▶ **STATED EXERCISE 1**
Give the records as a Markdown table with the columns "Row" and "Line," starting at the first line of the records and ending at the line that contains "country: New Caledonia", both included. Number each line in the Row column and leave out blank lines.

On Fri, Aug 25, 2017 at 4:03 PM, Steve D'Aprano
 wrote:
> On Fri, 25 Aug 2017 03:22 pm, Chris Angelico wrote:
>
>>> py> from decimal import Decimal
>>> py> sum([1/13]*13)
>>> 0.9998
>>> py> sum([Decimal(1)/Decimal(13)]*13)
>>> Decimal('0.9997')
>>
>> Now do the same exercise with pencil and paper. What's 1/13?
>
> Easy: 0.(076923) where the brackets surround the digits which repeat.
>
> I'm not so good at division in binary, but I *think* it should be:
>
> 0b0.(000100111011)
>
> where, again, the repeating bits are in brackets.
>
>
> [...]
>> Two sevenths is 0.285714285714.
>
> No it isn't. The decimal is repeating, so its actually 0.(285714). By 
> truncating
> it to only a finite number of decimal places, you introduce some rounding
> error.

▶ **STATED EXERCISE 2**
Extend the email thread on repeating decimal and binary fractions, picking up right after its last sentence.

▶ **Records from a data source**
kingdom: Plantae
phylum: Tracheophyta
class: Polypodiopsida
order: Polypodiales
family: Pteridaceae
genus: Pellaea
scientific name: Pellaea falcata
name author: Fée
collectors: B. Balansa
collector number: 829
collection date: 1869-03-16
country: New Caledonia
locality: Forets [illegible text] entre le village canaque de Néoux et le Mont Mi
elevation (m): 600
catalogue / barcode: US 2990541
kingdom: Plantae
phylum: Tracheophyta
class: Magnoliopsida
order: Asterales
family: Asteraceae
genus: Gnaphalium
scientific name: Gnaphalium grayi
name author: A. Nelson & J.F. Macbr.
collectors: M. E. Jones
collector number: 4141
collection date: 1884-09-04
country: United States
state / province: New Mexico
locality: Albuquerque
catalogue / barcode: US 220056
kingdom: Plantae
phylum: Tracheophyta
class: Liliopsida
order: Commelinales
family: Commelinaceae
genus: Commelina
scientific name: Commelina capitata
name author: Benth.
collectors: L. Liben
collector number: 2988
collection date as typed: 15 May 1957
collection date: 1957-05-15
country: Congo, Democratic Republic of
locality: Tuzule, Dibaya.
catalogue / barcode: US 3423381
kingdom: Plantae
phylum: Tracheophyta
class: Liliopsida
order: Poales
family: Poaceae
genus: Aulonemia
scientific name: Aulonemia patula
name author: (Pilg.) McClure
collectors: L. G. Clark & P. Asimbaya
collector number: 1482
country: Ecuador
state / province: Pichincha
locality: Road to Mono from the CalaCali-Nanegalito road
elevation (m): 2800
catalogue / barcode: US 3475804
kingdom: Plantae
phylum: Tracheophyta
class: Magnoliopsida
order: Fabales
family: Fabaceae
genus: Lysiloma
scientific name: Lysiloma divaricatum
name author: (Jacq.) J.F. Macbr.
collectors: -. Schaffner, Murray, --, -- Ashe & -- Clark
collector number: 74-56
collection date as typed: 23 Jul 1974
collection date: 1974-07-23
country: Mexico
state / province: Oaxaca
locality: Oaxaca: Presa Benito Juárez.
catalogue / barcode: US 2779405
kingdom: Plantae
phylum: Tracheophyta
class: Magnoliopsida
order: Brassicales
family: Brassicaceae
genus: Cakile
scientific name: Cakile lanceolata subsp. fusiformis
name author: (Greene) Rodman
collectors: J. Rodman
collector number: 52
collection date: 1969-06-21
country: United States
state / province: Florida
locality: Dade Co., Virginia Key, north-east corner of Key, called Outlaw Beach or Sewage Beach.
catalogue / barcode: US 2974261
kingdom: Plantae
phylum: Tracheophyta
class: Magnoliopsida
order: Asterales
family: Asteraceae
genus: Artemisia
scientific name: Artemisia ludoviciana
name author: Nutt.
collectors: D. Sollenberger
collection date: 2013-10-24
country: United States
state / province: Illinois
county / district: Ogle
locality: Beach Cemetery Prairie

▶ **EXPECTED OUTPUT 1**
| Row | Line |
|---|---|
| 1 | kingdom: Plantae |
| 2 | phylum: Tracheophyta |
| 3 | class: Polypodiopsida |
| 4 | order: Polypodiales |
| 5 | family: Pteridaceae |
| 6 | genus: Pellaea |
| 7 | scientific name: Pellaea falcata |
| 8 | name author: Fée |
| 9 | collectors: B. Balansa |
| 10 | collector number: 829 |
| 11 | collection date: 1869-03-16 |
| 12 | country: New Caledonia |

▶ **EXPECTED OUTPUT 2**
Ask someone to write it down on a piece of paper. I can pretty much
guarantee that they'll truncate or round.

> And there are numbers which repeat in decimal but not binary, and numbers 
> which
> repeat in both, and numbers which don't repeat in either.

Which ones repeat in decimal but not binary? An example, please.

Ones which repeat in neither are easy. Ones which repeat in both are
usually not confusing, as it's easy to explain how the truncation
works.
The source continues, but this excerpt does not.